Saturday, October 2, 2010


"Perfection/imperfection aren't complementary, either. Rather, imperfection is again a deprivation, a declension from the Absolute, as the celestial rays proceed from the vertical cosmic center to the periphery, which, as Schuon has written, "tends" toward a nothing that can never actually be realized. But the hardcore leftist feels a sort of frisson in riding the winds of the ray of creation all the way into the darkness of nihilism. The thrill of the fall, so to speak."

Schuon channeled via OneCosmos.

Incidentally, lately I've been contemplating the relationship between NeoPlatonism and Christianity. This is partly because Radical Orthodoxy has re-opened an old debate over Platonism, partly because theologians like Clark Pinnock (The Openness of God/I'm too good for classical Christianity) and others are busy running around complaining about the "static-ness" of Western Christianity (and advocating Loving God Through Eternal Change), and partly because Saint Paul himself endorses or rejects cultural forms/philosophies in Scripture. Being a Southron by birth, genetics, Fate & choice, NeoPlatonism is dangerous territory. We tend to think in terms of concrete materiality & personalities, and NeoPlatonism is a little, shall we say, over-refined?

One thing all the literature agrees upon is that Christianity irrevocably changed Platonism when it insisted upon creation ex nihilo. Things, however, often mingle and change each other in both directions. Hegel, for instance, managed to mingle classical mores with Christianity, and end up with neither.

However, even though Credenda Agenda itself went on the offensive against NeoPlatonism, and you can read a seriously informed response here. Now, whenever someone really gets up in arms against something, I get interested, and am generally either "all on board" or begin looking for holes.

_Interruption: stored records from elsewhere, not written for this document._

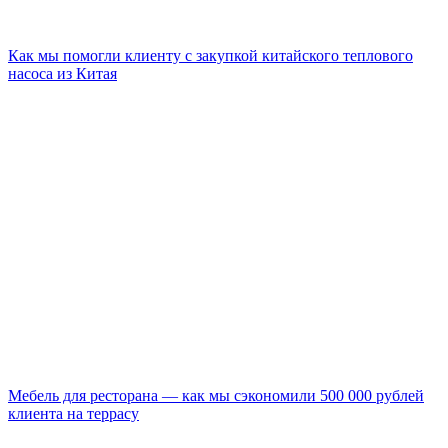
Как мы помогли клиенту с закупкой китайского теплового
насоса из Китая
Мебель для ресторана — как мы сэкономили 500 000 рублей
клиента на террасу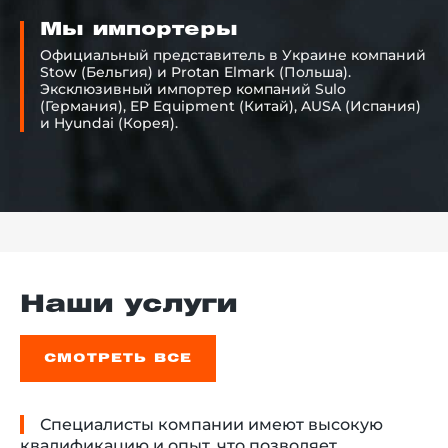
Мы импортеры
Официальный представитель в Украине компаний
Stow (Бельгия) и Protan Elmark (Польша).
Эксклюзивный импортер компаний Sulo
(Германия), EP Equipment (Китай), AUSA (Испания)
и Hyundai (Корея).
Наши услуги
СМОТРЕТЬ ВСЕ
Специалисты компании имеют высокую
квалификацию и опыт, что позволяет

Neo-Platonism, as far as I can tell, represented a Western version of an esoteric Eastern doctrine, and as such, is a counter balance to the discrete, material, juridical, and dialectical thought-forms that most "Western" thought tends to adopt without even knowing it. Westerners are always "hung up" over some distinction which they can't counter-balance. Over time, this leads to bad things. Liberals, for instance, are so obsessed with individuality, that they have effectively replicated themselves in weaker form over and over and ended up denying the very thing they wished to save. "We had to destroy the village in order to save it".

In this context, nothing says obsession, permanence, and thought-meme more than insisting ad nauseam that all of Western Christianity is obsessed with Plato and needs to adopt an "Eternal Change is Good, Just Love God" intellectual posture. Is anything more permanent than Eternal Change? Is anything more constraining to an individual than a world in which he/she is reduced to being a disembodied "atom", with no "intermediary" institutions (R. Nisbet) between himself and the infinitely progressive-State? Is anything more despotic than the feel-good sorcery-State that doesn't rule, but merely "moulds and controls", down to the last atom of society?

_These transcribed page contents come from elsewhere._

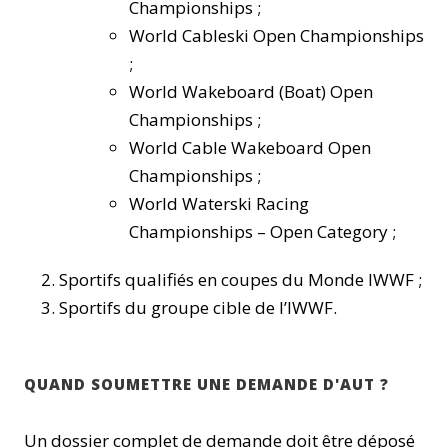
Championships ;
World Cableski Open Championships
;
World Wakeboard (Boat) Open
Championships ;
World Cable Wakeboard Open
Championships ;
World Waterski Racing
Championships – Open Category ;
Sportifs qualifiés en coupes du Monde IWWF ;
Sportifs du groupe cible de l’IWWF.
QUAND SOUMETTRE UNE DEMANDE D'AUT ?
Un dossier complet de demande doit être déposé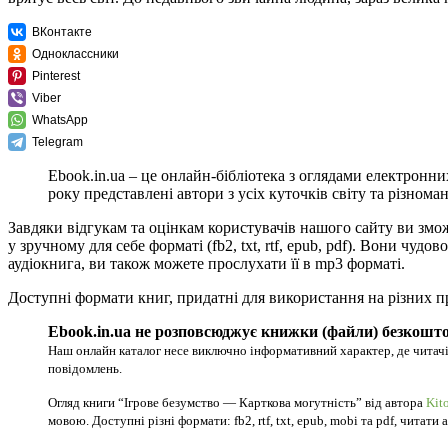
ВКонтакте
Одноклассники
Pinterest
Viber
WhatsApp
Telegram
Ebook.in.ua – це онлайн-бібліотека з оглядами електронни
року представлені автори з усіх куточків світу та різноман
Завдяки відгукам та оцінкам користувачів нашого сайту ви змо
у зручному для себе форматі (fb2, txt, rtf, epub, pdf). Вони ч
аудіокнига, ви також можете прослухати її в mp3 форматі.
Доступні формати книг, придатні для використання на різних п
Ebook.in.ua не розповсюджує книжки (файли) безкошто
Наш онлайн каталог несе виключно інформативний характер, де читачі
повідомлень.
Огляд книги “Ігрове безумство — Карткова могутність” від автора
Kit
мовою. Доступні різні формати: fb2, rtf, txt, epub, mobi та pdf, читати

The answers to these questions are obvious when they are asked, at least obvious to those who believe some Life should exist forever outside the purview of the State. Europe, the home of Christianity's union with both classical culture & the Teutonic tribes, once was a bulwark or guardian against both disembodied Christianity (such as Peter Rollins seems to advocate) as well as infinite States. Time and time again, within "culture" and its own soul, the Church of Europe found the resources to reject the likes of Hobbes, Machiavelli, or the Cynics of Rome (St. Paul credit for this one).

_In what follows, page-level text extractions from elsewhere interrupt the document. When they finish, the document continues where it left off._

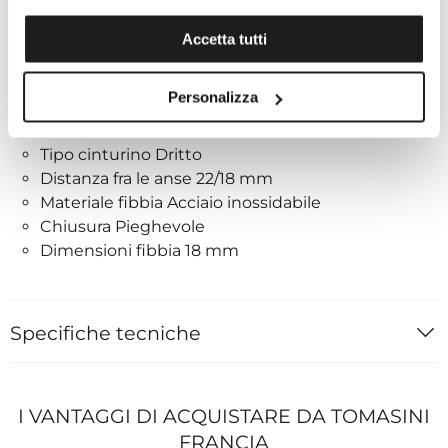
Larghezza aletta (ansa intermedia) 22,0 mm
Accetta tutti
CINTURINO
Personalizza
Materiale cinturino Caucciù
Colore cinturino Nero
Tipo cinturino Dritto
Distanza fra le anse 22/18 mm
Materiale fibbia Acciaio inossidabile
Chiusura Pieghevole
Dimensioni fibbia 18 mm
Specifiche tecniche
I VANTAGGI DI ACQUISTARE DA TOMASINI
FRANCIA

NeoPlatonism may represent a means to an end which is worth keeping, perhaps a form which can assist/aid the thought of Western man in his effort to "feel (back) after God, if happily he might find Him". The nihilistic winter of mechanized global super-states will get rather cold. It seems a shame to throw out Father's old coat. Perhaps we might borrow a page from Sartor Resartus and re-tailor the thing.

We will need all the help we can get. If nothing else, Platonism is the hope that we are not doomed to immersement in matter, left without intimations of the Good or intimations of deprival.

From the great Don Colacho:
#1,968

"Individualism is not the antithesis of totalitarianism but a condition of it.
Totalitarianism and hierarchy, on the other hand, are terminal positions of contrary movements."